*** Extracted entries ***
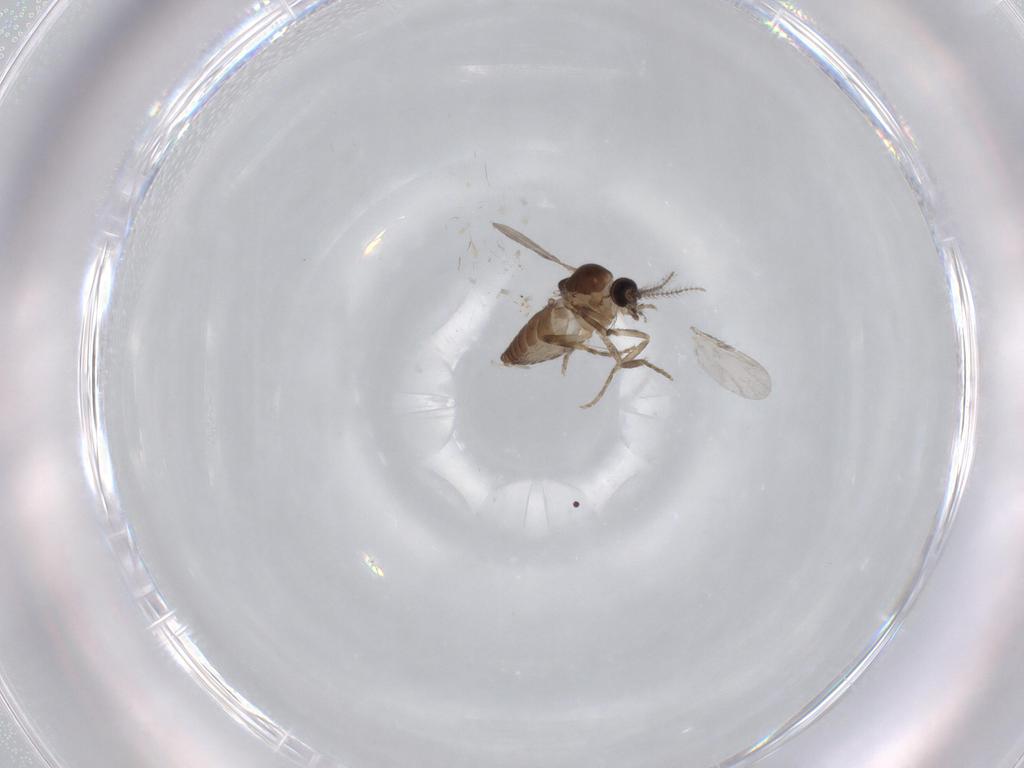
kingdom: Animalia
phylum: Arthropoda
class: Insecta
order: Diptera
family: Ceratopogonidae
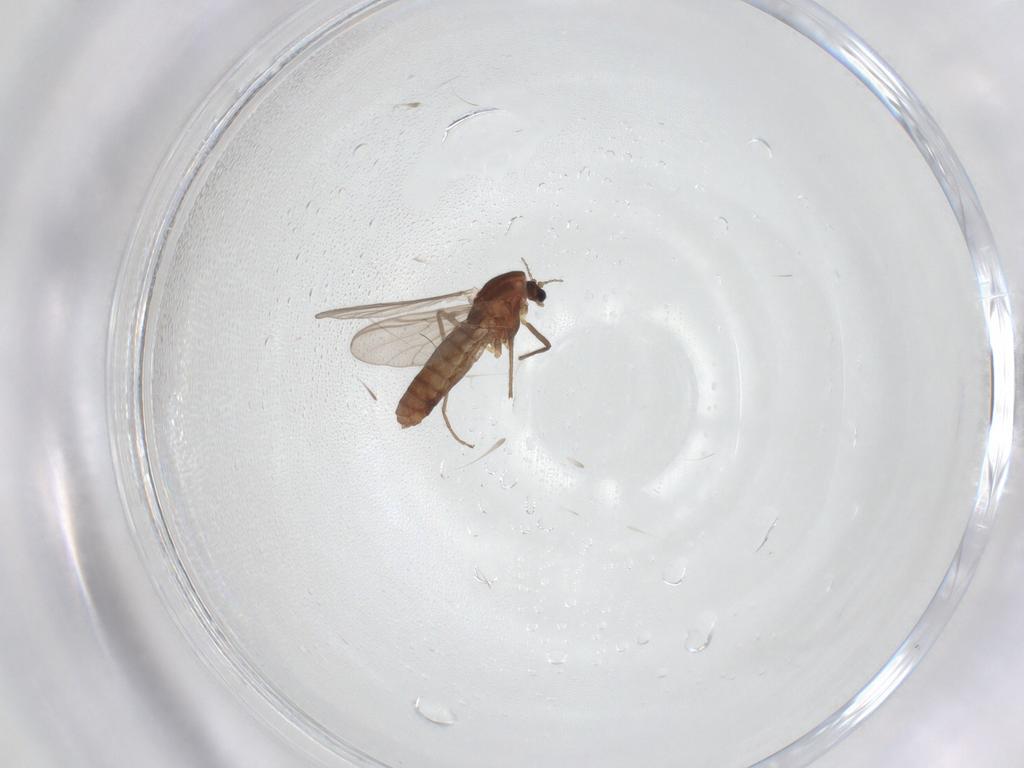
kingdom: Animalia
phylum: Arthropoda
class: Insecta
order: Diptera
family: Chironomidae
***
Render every line of text in the items as a Markdown table with the columns Row and Line, where Row numbers each line in order, skipping blank lines and leaving out the pictures.

--- Solution to this task ---
| Row | Line |
|---|---|
| 1 | kingdom: Animalia |
| 2 | phylum: Arthropoda |
| 3 | class: Insecta |
| 4 | order: Diptera |
| 5 | family: Ceratopogonidae |
| 6 | kingdom: Animalia |
| 7 | phylum: Arthropoda |
| 8 | class: Insecta |
| 9 | order: Diptera |
| 10 | family: Chironomidae |